Desce escada, sobe escada. Tropeça no degrau. Pega faixa, estica, vê se não tem nenhum rasgado. Coloca a faixa e prende sobre a pequena extensão de parede. Repete.

Movimentações que fizeram parte da noite de sábado no Estádio Jornalista Mário Filho. Ou Maracanã, para os íntimos. Talvez porque sejamos todos íntimos. O olhar do torcedor, diante de mais um jogo decisivo, percorre por todo o palco do espetáculo. Também por aquele que vem de fora, o mais importante, da arquibancada.

A festa não é prometida dentro de campo. Time mal, com problemas de relacionamento, sem corresponder durante os últimos dias, semanas, meses. Mas o torcedor se prepara para instigar o jogador na parte que mais lhe tocou ao tornar determinante a escolha de sua profissão: a vida. Sejam motivos estritamente financeiros ou sentimentais, cabe ao atleta entender que não joga sozinho. E não joga pra si.

Esse é o comportamento que a torcida do Flamengo construiu para a tarde de domingo, provavelmente de sol, que se aproxima. Dezenas de torcedores, representando dezenas de milhões, se esforçaram ao longo da semana para trazer a confiança de volta aos jogadores e, por que não, à instituição. Campanha digital. Dinheiro arrecadado. Material comprado. Festa confeccionada.

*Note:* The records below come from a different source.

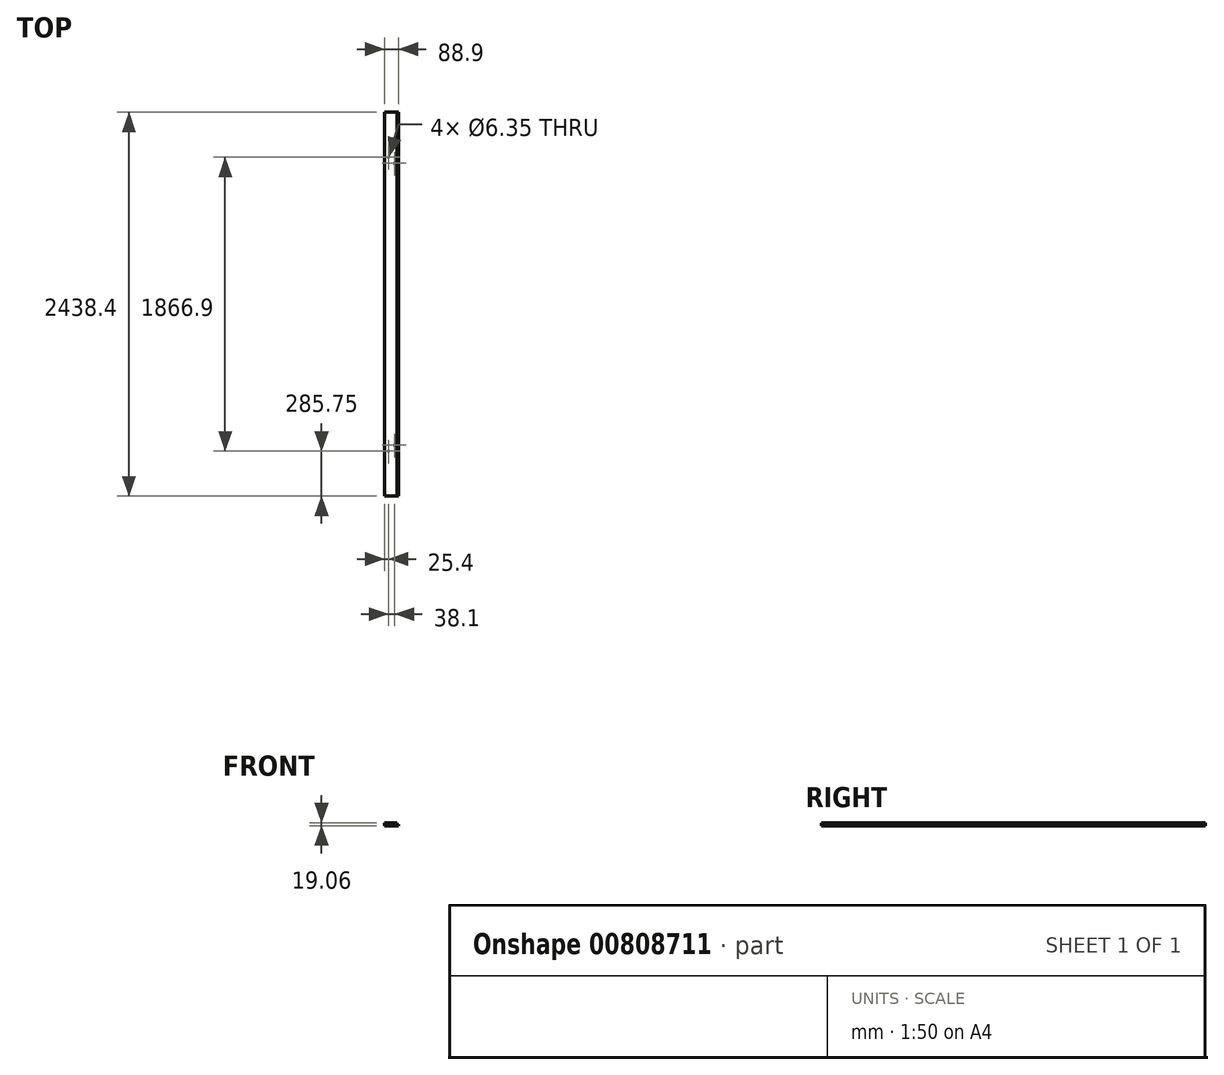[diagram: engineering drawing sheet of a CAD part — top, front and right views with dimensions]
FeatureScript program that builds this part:
annotation { "Feature Type Name" : "Feature", "Feature Type Description" : "" }
export const myFeature = defineFeature(function(context is Context, id is Id, definition is map)
    precondition{}
    {
        {
            var Q0;
            Q0=qCreatedBy(makeId("Front.planeOp"),FACE);
            var sketch = newSketch(context, id + "F0", { "sketchPlane" : qUnion([Q0])});
            skLineSegment(sketch, "E0.bottom", {"start": v(-44.45, 9.52) * mm, "end": v(44.45, 9.52) * mm});
            skLineSegment(sketch, "E0.top", {"start": v(-44.45, -9.52) * mm, "end": v(44.45, -9.52) * mm});
            skLineSegment(sketch, "E0.left", {"start": v(-44.45, 9.52) * mm, "end": v(-44.45, -9.53) * mm});
            skLineSegment(sketch, "E0.right", {"start": v(44.45, 9.52) * mm, "end": v(44.45, -9.53) * mm});
            skLineSegment(sketch, "E1", {"start": v(-44.45, -9.53) * mm, "end": v(44.45, 9.53) * mm, "construction": true});
            skSolve(sketch);
        }
        {
            var Q0;
            Q0=qSketchRegion(id+"F0",true);
            extrude(context, id + "F1", {"entities" : qUnion([Q0]), "depth" : 2438.4 * mm, "offsetDistance" : 25.4 * mm, "symmetric" : true});
        }
        {
            var Q0;
            Q0=makeQuery(id+"F1.opExtrude","CAP_FACE",FACE,{"disambiguationData":[OSD([sQuery(id+"F0.wireOp",EDGE,"E0.bottom"),sQuery(id+"F0.wireOp",EDGE,"E0.top"),sQuery(id+"F0.wireOp",EDGE,"E0.left"),sQuery(id+"F0.wireOp",EDGE,"E0.right")])],"isStart":false});
            var sketch = newSketch(context, id + "F2", { "sketchPlane" : qUnion([Q0])});
            skLineSegment(sketch, "E2.bottom", {"start": v(34.93, 22) * mm, "end": v(79.08, 22) * mm});
            skLineSegment(sketch, "E2.top", {"start": v(34.93, 0) * mm, "end": v(79.08, 0) * mm});
            skLineSegment(sketch, "E2.left", {"start": v(34.93, 22) * mm, "end": v(34.93, 0) * mm});
            skLineSegment(sketch, "E2.right", {"start": v(79.08, 22) * mm, "end": v(79.08, 0) * mm});
            skSolve(sketch);
        }
        {
            var Q0;
            Q0=qSketchRegion(id+"F2",true);
            extrude(context, id + "F3", {"entities" : qUnion([Q0]), "operationType" : NewBodyOperationType.REMOVE, "endBound" : BoundingType.THROUGH_ALL, "oppositeDirection" : true, "depth" : 25.4 * mm, "offsetDistance" : 25.4 * mm});
        }
        {
            var Q0;
            Q0=makeQuery(id+"F1.opExtrude","SWEPT_FACE",FACE,{"disambiguationData":[OSD([sQuery(id+"F0.wireOp",EDGE,"E0.bottom")])]});
            var sketch = newSketch(context, id + "F4", { "sketchPlane" : qUnion([Q0])});
            skLineSegment(sketch, "E3", {"start": v(6.28, -12.65) * mm, "end": v(0, -385.82) * mm});
            skLineSegment(sketch, "E4", {"start": v(-33.61, -385.82) * mm, "end": v(16.98, -401.5) * mm});
            skSolve(sketch);
        }
        {
            var Q0;
            {var subQ0=sQuery(id+"F0.wireOp",EDGE,"E0.bottom");Q0=makeQuery(id+"F4.imprint","IMPRINT",FACE,{"disambiguationData":[TD([[makeQuery(id+"F4.imprint","IMPRINT",EDGE,{"derivedFrom":makeQuery(id+"F1.opExtrude","CAP_EDGE",EDGE,{"disambiguationData":[OSD([subQ0])],"isStart":true})}),-1.0]])]});}
            var sketch = newSketch(context, id + "F5", { "sketchPlane" : qUnion([Q0])});
            skLineSegment(sketch, "E5.bottom", {"start": v(-19.05, -895.35) * mm, "end": v(19.05, -895.35) * mm, "construction": true});
            skLineSegment(sketch, "E5.top", {"start": v(-19.05, -933.45) * mm, "end": v(19.05, -933.45) * mm, "construction": true});
            skLineSegment(sketch, "E5.left", {"start": v(-19.05, -895.35) * mm, "end": v(-19.05, -933.45) * mm, "construction": true});
            skLineSegment(sketch, "E5.right", {"start": v(19.05, -895.35) * mm, "end": v(19.05, -933.45) * mm, "construction": true});
            skLineSegment(sketch, "E6", {"start": v(0, 0) * mm, "end": v(0, -895.35) * mm, "construction": true});
            skLineSegment(sketch, "E7", {"start": v(0, 0) * mm, "end": v(78.34, 0) * mm, "construction": true});
            skCircle(sketch, "E8", {"center": v(19.05, -895.35) * mm, "radius": 3.18 * mm});
            skCircle(sketch, "E9", {"center": v(-19.05, -933.45) * mm, "radius": 3.18 * mm});
            skCircle(sketch, "E10.MirrorC", {"center": v(-19.05, 933.45) * mm, "radius": 3.18 * mm});
            skCircle(sketch, "E11.MirrorC", {"center": v(19.05, 895.35) * mm, "radius": 3.18 * mm});
            skSolve(sketch);
        }
        {
            var Q0;
            Q0 = qSketchRegion(id + "F5", true);
            extrude(context, id + "F6", {"entities" : qUnion([Q0]), "operationType" : NewBodyOperationType.REMOVE, "endBound" : BoundingType.UP_TO_NEXT, "oppositeDirection" : true, "depth" : 25.4 * mm, "offsetDistance" : 25.4 * mm});
        }
    });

No caso do Mais Querido, sensações distintas beiram o duelo decisivo que está por vir. O Flamengo quer vencer a Copa do Brasil por nada mais do que honra. Os jogadores e torcedores anseiam por dizer que não perderam tudo na temporada, que poderia ser a mais vitoriosa da história do clube. É um punhado de água quente durante o banho congelante. Já o adversário, comandado por treinador conhecido e reforços de peso, decide a vida; a possibilidade de título inédito e reafirmação dentro do cenário nacional de que o São Paulo é um gigante fadado aos grandes campeonatos. A balança está desmedida.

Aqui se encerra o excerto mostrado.